Saturday, June 22, 2013

Wildlife In Your Yard

In the depths of the drought (which is real, even if our town well crisis is man- made), wildlife comes to town. Human activity tends to make a green oasis composed of the non- native plants that come with civilization, not to mention gardens, flowers, leaky wells, and other sources of plant nourishment. Deer and coyotes are feeding in peoples' yards, not just at dawn but in broad daylight. I am sure, as in years past, lions are here too, following their food and competitors. We just don't see them because here, unlike in Boulder, lions are also prey.

Random observations by John Wilson and me suggest that bird reproduction is not going well in the hills this year. Mixed-species flocks that should be breeding throng all day around John's water points a little way out of town.

With the birds come their predators. When I lived outside of town, the common gopher snake, Pituophis catinefer , was a fairly frequent visitor around my pigeon loft. If a snake found a hole larger than the 1/2" mesh of aviary wire, I was likely to lose some eggs or nestlings; bigger, bolder, individuals sometimes killed a full grown pigeon though they didn't seem able to swallow it.
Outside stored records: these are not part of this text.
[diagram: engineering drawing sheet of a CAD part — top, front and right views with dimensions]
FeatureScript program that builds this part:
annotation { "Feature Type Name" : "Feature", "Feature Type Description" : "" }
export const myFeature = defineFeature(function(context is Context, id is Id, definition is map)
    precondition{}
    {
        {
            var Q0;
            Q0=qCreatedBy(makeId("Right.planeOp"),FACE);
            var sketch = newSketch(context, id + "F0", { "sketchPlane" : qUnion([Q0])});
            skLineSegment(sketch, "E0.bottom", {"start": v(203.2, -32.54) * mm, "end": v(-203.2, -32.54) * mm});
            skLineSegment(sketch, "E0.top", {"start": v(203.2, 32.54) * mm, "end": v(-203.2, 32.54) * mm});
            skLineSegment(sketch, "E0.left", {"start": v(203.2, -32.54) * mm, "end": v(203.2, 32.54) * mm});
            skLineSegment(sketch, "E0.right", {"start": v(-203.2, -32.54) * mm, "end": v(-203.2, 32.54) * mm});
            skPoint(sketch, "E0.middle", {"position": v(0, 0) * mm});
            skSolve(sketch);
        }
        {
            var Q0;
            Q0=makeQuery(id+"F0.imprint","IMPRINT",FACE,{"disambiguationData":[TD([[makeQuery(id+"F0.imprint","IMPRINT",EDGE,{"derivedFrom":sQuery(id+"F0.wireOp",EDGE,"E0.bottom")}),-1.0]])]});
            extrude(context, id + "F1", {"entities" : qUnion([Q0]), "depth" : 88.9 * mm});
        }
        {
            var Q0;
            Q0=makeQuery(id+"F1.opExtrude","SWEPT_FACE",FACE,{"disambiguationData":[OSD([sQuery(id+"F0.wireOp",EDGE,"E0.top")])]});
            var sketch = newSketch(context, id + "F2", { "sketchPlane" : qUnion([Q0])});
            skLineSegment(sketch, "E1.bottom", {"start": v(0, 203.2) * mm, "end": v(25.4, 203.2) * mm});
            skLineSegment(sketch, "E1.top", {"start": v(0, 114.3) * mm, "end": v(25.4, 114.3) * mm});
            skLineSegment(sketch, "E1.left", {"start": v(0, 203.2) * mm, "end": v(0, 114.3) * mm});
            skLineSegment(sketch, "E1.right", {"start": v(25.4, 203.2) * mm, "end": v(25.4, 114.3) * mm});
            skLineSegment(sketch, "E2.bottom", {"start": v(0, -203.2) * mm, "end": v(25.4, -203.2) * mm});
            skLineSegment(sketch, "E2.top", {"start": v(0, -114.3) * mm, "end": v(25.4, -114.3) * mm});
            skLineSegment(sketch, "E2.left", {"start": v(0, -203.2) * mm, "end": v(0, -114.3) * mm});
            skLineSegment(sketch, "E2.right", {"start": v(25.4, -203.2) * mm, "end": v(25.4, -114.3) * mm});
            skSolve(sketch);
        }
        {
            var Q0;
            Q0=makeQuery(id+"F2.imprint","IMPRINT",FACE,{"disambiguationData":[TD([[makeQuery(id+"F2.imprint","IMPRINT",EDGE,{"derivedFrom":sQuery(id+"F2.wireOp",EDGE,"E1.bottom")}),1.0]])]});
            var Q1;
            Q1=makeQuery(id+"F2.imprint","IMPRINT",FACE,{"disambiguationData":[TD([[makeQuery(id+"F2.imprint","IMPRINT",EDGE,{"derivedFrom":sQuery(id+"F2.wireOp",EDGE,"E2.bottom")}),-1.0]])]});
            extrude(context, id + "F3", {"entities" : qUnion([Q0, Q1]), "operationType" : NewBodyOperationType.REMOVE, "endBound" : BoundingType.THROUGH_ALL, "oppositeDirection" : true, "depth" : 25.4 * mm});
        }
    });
As the non- nesting birds come to town, and rodents, their predators must follow. A few days ago Libby came in to tell my there was a snake in the main flight loft. Hindsight says it was obviously a bull snake, but it had more yellow in the background than I had ever seen. Therefore I used my snake hook until I could clearly see its head. It was extremely agile in the heat, but I finally managed to get the bucket in front of it, and it poured itself in. First photo shows it coiled in the bottom of the temporarily co-opted waste basket; the second [right or double click for bigger] as it crawls hastily away when we released it on the edge of town in the arroyo. The third is a picture I found on the net of an individual as yellow as mine.

1 comment:

Jess said...

I removed a bull snake from our yard a couple of years ago that looked just like that one. Lots of bright yellow on him, so much so that I doubted myself and had to go find a picture of a similarly brilliant one to justify my identification to Brett.